### PASSAGE FOR REVIEW
=== Section Start ===

Saving the “Ole Man”


   The year was 1987. The “ole man” turned his head and scowled something under his breath, as I joined him and 5 or 6 other wade fisherman at about 10 yards to his right side. The location was Fishers Reef in Galveston's Trinity Bay. I had waded from my boat, which I made sure to anchor at a respectable distance from the line of wade fisherman who were already there and casting out just beyond the sharp drop off running along one side of the reef. Everyone seemed to have bent rods which is why I parked my boat in the first place and each man was giving his full attention to the next strike; Strikes, which seemed to be coming, as fast, as each man could cast. It was one of those great moments in a speck fisherman’s life and the ole man wasn’t happy at all that I was slipping in beside him to join the party.

=== Section End ===

### DATA PROVIDED
=== Section Start ===

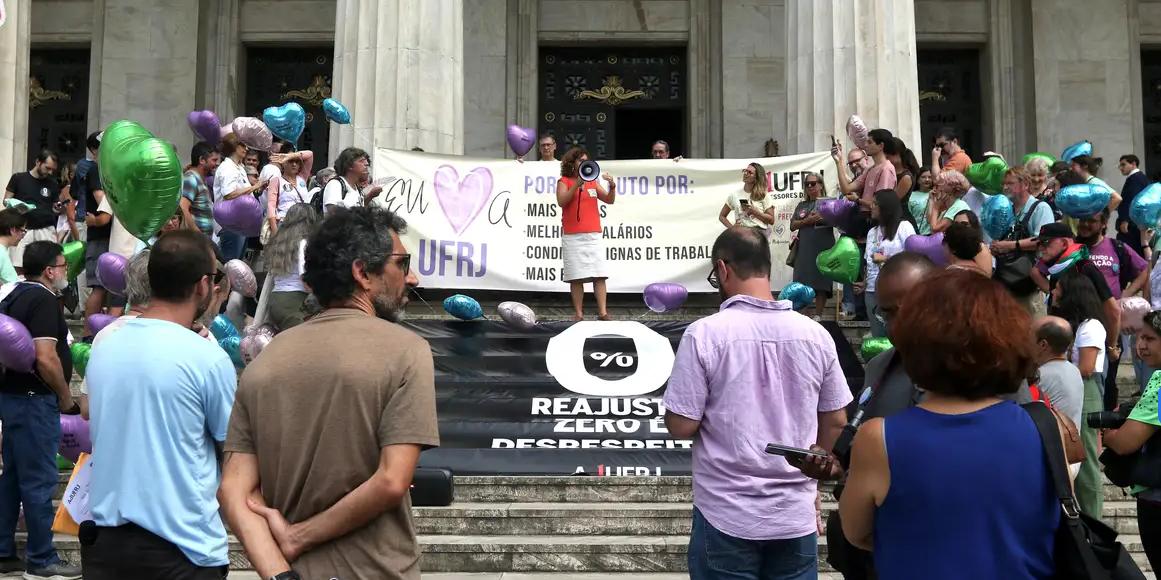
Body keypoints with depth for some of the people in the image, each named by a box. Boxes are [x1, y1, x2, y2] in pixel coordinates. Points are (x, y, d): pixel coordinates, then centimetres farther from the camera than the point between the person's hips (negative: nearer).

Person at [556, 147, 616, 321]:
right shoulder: (564, 182, 6)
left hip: (593, 234, 3)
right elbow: (561, 202, -10)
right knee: (576, 277, -4)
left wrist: (612, 186, -6)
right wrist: (577, 185, -17)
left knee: (599, 276, -5)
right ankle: (578, 313, 1)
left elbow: (609, 200, 14)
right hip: (572, 236, -3)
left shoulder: (593, 182, 17)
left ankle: (603, 312, -7)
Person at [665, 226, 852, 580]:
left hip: (727, 516, -3)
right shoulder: (815, 334, -3)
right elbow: (836, 421, 7)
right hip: (797, 514, 3)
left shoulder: (704, 334, -15)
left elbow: (681, 426, -13)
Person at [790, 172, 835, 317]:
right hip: (804, 249, 3)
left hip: (823, 249, -3)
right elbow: (793, 226, 10)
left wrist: (823, 218, -15)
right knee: (801, 283, -3)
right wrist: (807, 221, -7)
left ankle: (818, 315, 2)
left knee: (821, 284, -3)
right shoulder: (801, 205, 18)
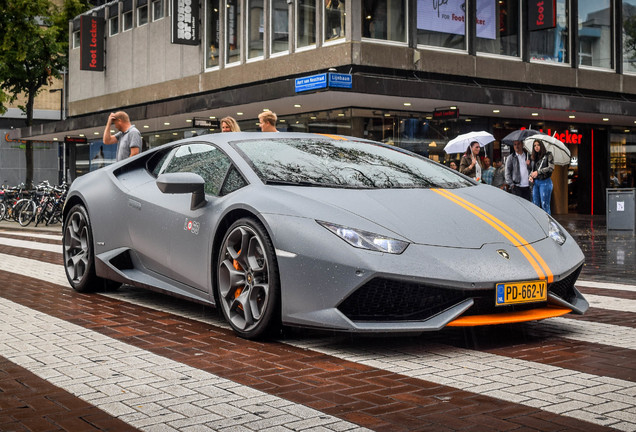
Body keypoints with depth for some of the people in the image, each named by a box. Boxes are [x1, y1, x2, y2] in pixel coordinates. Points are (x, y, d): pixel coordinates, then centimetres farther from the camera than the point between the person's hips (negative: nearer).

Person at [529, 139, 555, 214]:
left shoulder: (548, 155, 0)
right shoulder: (534, 157, 16)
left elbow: (551, 168, -10)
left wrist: (538, 172, -15)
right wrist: (530, 176, 3)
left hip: (545, 182, -6)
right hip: (535, 182, 6)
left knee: (545, 205, -7)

=== Section End ===

### EXPLORE THE MATERIAL
**1.** In the wade-fishing story, rewrite everything from "The year was" down to "join the party.", changing "Fishers Reef" to "Fishers Shoal".
**2.** Translate this sentence from the wade-fishing story into Spanish: "The location was Fishers Reef in Galveston's Trinity Bay."
**3.** Extend the wade-fishing story by writing what comes after its final sentence.

### RESULTS BY TASK
**1.**
The year was 1987. The “ole man” turned his head and scowled something under his breath, as I joined him and 5 or 6 other wade fisherman at about 10 yards to his right side. The location was Fishers Shoal in Galveston's Trinity Bay. I had waded from my boat, which I made sure to anchor at a respectable distance from the line of wade fisherman who were already there and casting out just beyond the sharp drop off running along one side of the reef. Everyone seemed to have bent rods which is why I parked my boat in the first place and each man was giving his full attention to the next strike; Strikes, which seemed to be coming, as fast, as each man could cast. It was one of those great moments in a speck fisherman’s life and the ole man wasn’t happy at all that I was slipping in beside him to join the party.

**2.** El lugar era Fishers Reef, en la bahía Trinity de Galveston.

**3.**
   I steadied myself for the first cast, while glancing to my left at the “ole man’. After giving me one final glaring evil eye as he finished stringing up a 3 pound trout, he got into position at the very edge of the drop off to cast again. On my home front, however, the first drag I had made through the strike zone came up empty, so I focused a curious eye on the ole man’s next cast, as I reeled the rest of the way in, myself.
   He made a beautiful cast, which immediately set in motion a deadly chain of events. Here’s what happened. As he finished the forward motion of his cast, the entire rod slipped through his hands and into the murky water in front of him. Without missing a beat, he automatically launched his entire body forward after his rod and in less than a heartbeat disappeared under the surface of that same murky water which had just swallowed up his rod.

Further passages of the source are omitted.